Hopefully this is all very obvious. But what about other things such as taking your dog onto CroW land, taking a group to a crag, how to find out about bird restrictions - how do you know what’s right and what’s plain wrong? As increasingly numbers of people hit the hill and the crags any individual indiscretions can well add up, and whilst access may not always be taken away in such a sudden fashion, your impact could still be felt.

That's where the new BMC Crag Code comes in. We’re working on a series of simple guidelines, covering all the things you should be aware of when out and about. It's in a draft stage right now, so now's the time to comment if you think there's anything we've missed out. And when it's finished, we'll be distributing it to all climbing walls, shops, and outdoor centres, and of course, right here in Summit.

We’re not telling you what to do. You already know. It’s just a reminder. The rest is up to you.

Tuesday, May 15, 2007

Issue 45: Pulp fiction

Are you willing to pay for a greener BMC?

Bad news for trees. That’s what some people say about the BMC and the vast reams of paperwork we produce and circulate every year. But finally we’re doing something about it. Perhaps you’ve seen the new ‘green tree’ logo on our literature? We’re in process of switching to 100% recycled paper and we’ll be going a step further with plans to use only pulp and paper products sourced from Forest Stewardship Council (FSC)* certified suppliers by the year-end.

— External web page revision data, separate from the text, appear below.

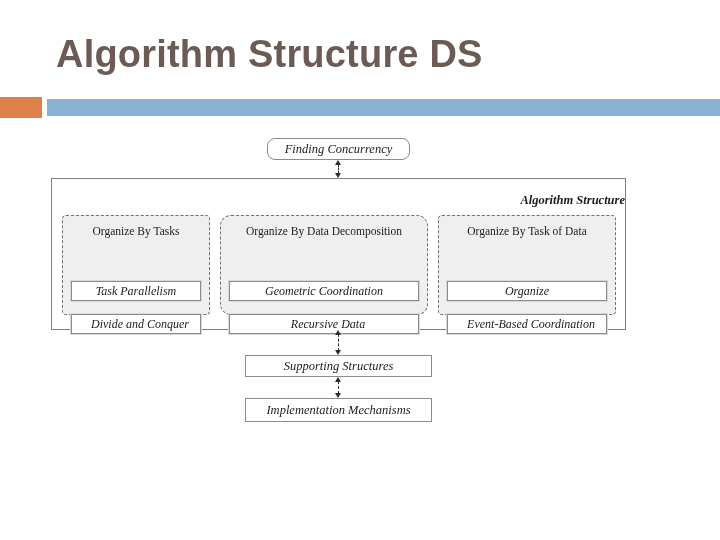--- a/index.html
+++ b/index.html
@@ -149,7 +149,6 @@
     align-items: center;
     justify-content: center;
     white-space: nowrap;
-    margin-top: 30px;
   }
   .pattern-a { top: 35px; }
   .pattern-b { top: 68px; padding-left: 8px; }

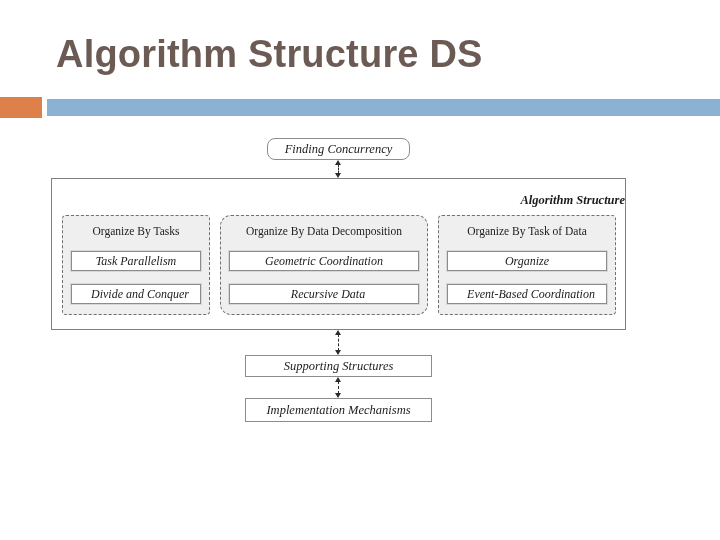--- a/index.html
+++ b/index.html
@@ -236,7 +236,7 @@
 
   <div class="group group-2">
     <div class="group-title">Organize By Data Decomposition</div>
-    <div class="pattern pattern-a">Geometric Coordination</div>
+    <div class="pattern pattern-a">Geometric Decomposition</div>
     <div class="pattern pattern-b">Recursive Data</div>
   </div>
 

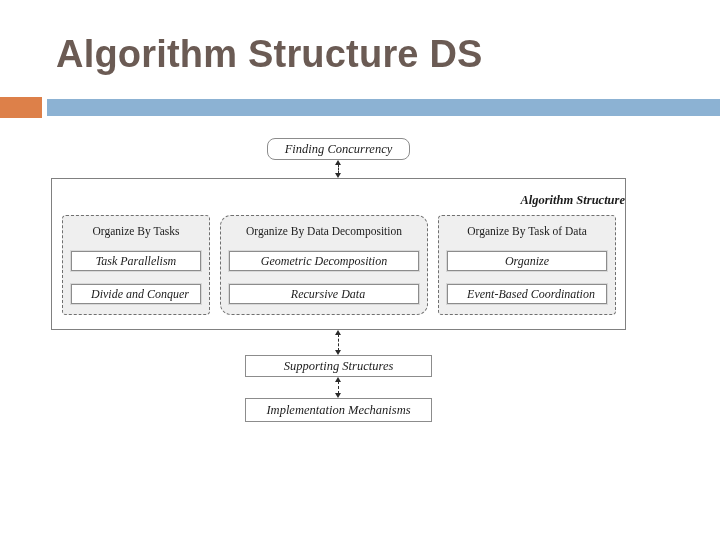--- a/index.html
+++ b/index.html
@@ -243,7 +243,6 @@
   <div class="group group-3">
     <div class="group-title">Organize By Task of Data</div>
     <div class="pattern pattern-a">Organize</div>
-    <div class="pattern pattern-b">Event-Based Coordination</div>
   </div>
 
   <div class="connector conn-2">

And we’re well on our way to making the switch. Since December all of our envelopes and membership literature are on recycled paper, ditto with the printer and photocopier paper, we’ve even taken the plunge with the office toilet rolls. Summit magazine has proved the biggest decision and we’ve taken some convincing that reproduction standards would be up to scratch using recycled paper. So we’ve gone for it anyway and hopefully you’ll agree we got it right. Recycled paper is just part of it though. For years we’ve recycled waste paper in the office, used low-energy light bulbs and we’re also trying to keep the heaters turned down.

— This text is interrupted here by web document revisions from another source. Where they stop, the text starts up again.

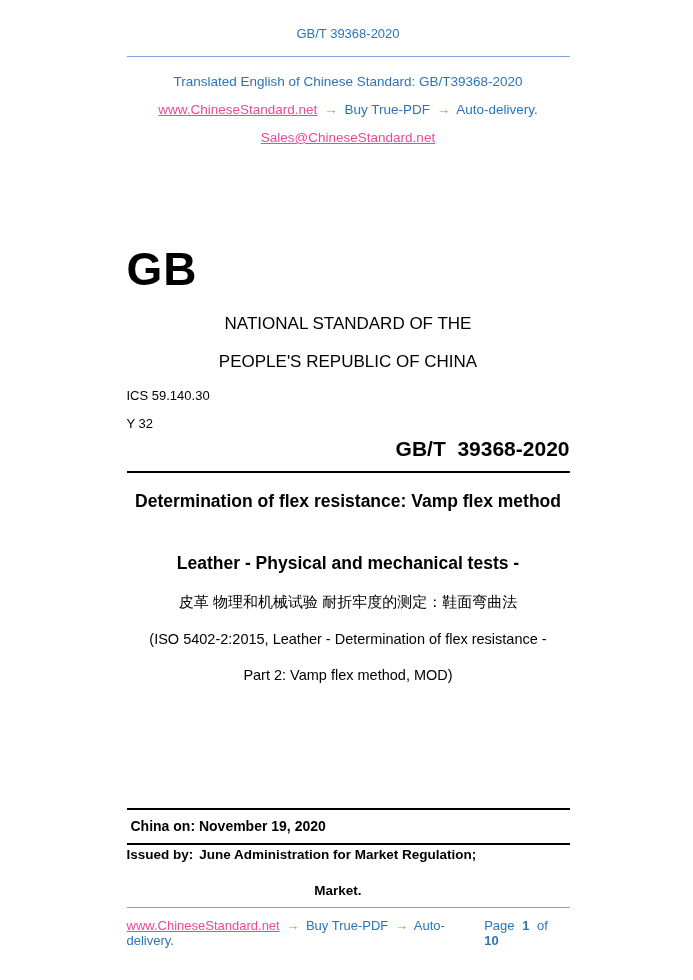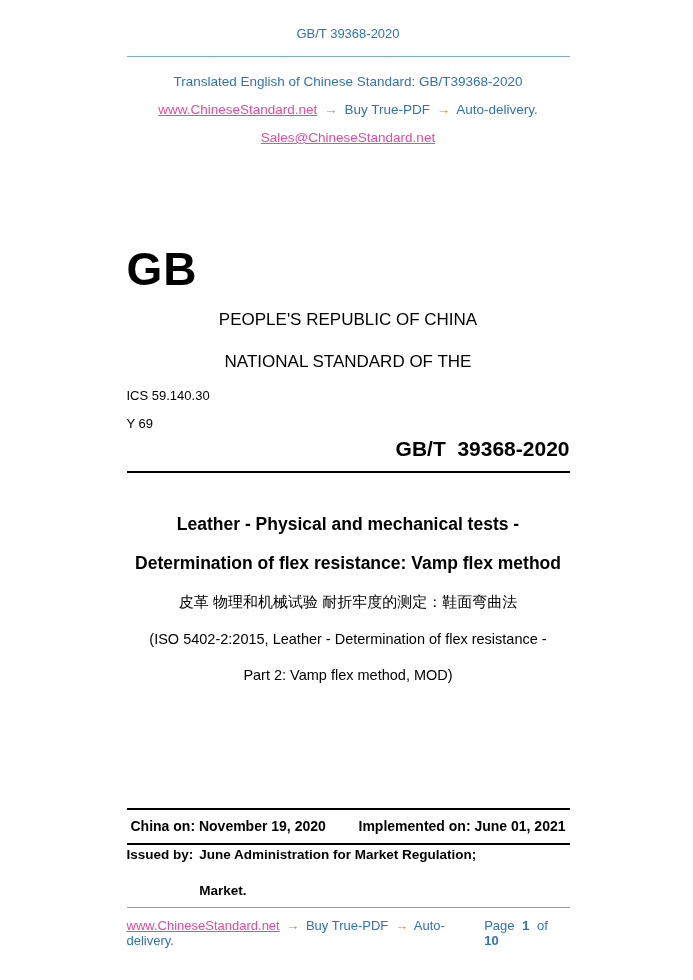--- a/index.html
+++ b/index.html
@@ -175,8 +175,8 @@
   </div>
 
   <div class="gb-logo">GB</div>
+  <div class="nat-line">NATIONAL STANDARD OF THE</div>
   <div class="nat-line second">PEOPLE'S REPUBLIC OF CHINA</div>
-  <div class="nat-line">NATIONAL STANDARD OF THE</div>
   <div class="ics">ICS 59.140.30</div>
   <div class="yclass">Y 69</div>
   <div class="std-number">GB/T  39368-2020</div>

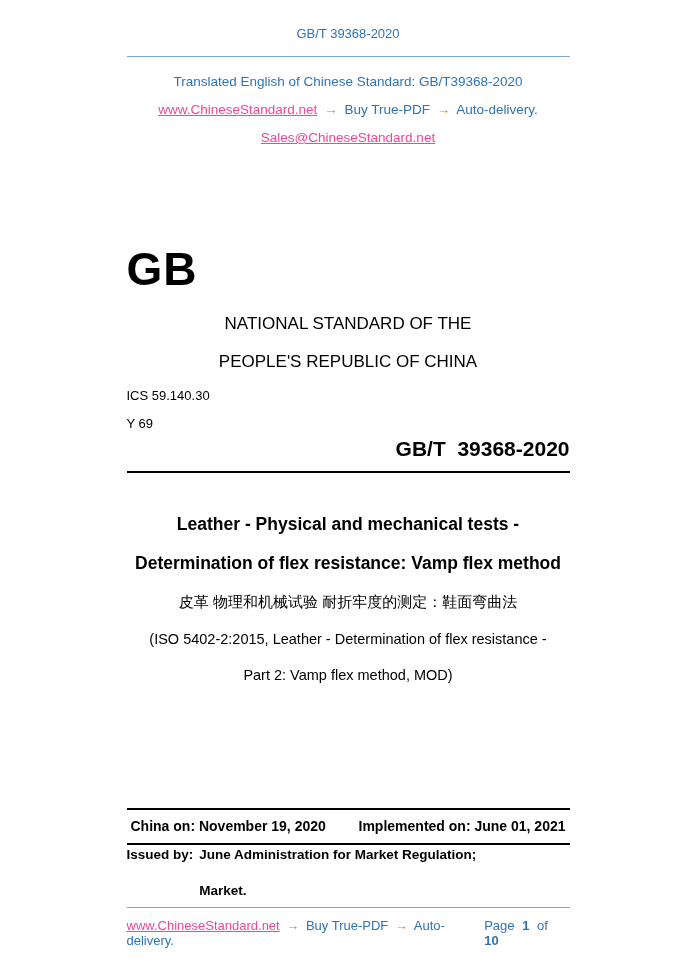--- a/index.html
+++ b/index.html
@@ -178,7 +178,7 @@
   <div class="nat-line">NATIONAL STANDARD OF THE</div>
   <div class="nat-line second">PEOPLE'S REPUBLIC OF CHINA</div>
   <div class="ics">ICS 59.140.30</div>
-  <div class="yclass">Y 69</div>
+  <div class="yclass">Y 32</div>
   <div class="std-number">GB/T  39368-2020</div>
   <hr class="title-rule">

Gone are the days when ‘going recycled’ meant a grey, grainy finish and double the price. Today there’s no excuse for not making the switch. The cost is relatively modest. We anticipate a 10% increase in print costs. £10-12k per year, or 20p per BMC member.

But will it really make any difference? I suppose it’s a bit like using your vote. In isolation - no - but collectively - yes. Last night the BBC reported the latest Intergovernmental Panel on Climate Change (IPCC) projection of a 3% increase in global temperatures by 2100; a catastrophic prospect for poorer countries and island communities. According to the IPCC, ‘warming of the climate system is unequivocal, as is now evident from observations of increases in global average air and ocean temperatures, widespread melting of snow and ice, and rising global mean sea levels’. The BMC’s efforts to reduce our carbon footprint may well be a drop in the ocean, but surely its right that the outdoor community does its bit. We have a vested interest after all - witness the effects of warmer winters in the Alps for starters.

It’s an interesting irony but elsewhere in ‘planet BMC’ our access and conservation team are producing a publication on woodland management and tree clearance at crags. It would be great to think that we could use pulp from trees felled at Tremadog to produce paper for the office. No doubt there’ll be a myriad of reasons why this won’t be possible but it’s certainly worth a thought.

But in the meantime we’ll continue to do out bit. And if you're in a position of influence, we’d ask you to consider how you could contribute. In the words of one of our modern day super-brands - every little helps.

Dave Turnbull, CEO

*FSC sets international standards for forest management. Since 1995, it has certified 84+ million hectares in 82 countries and 1000s of products are now made from FSC certified wood.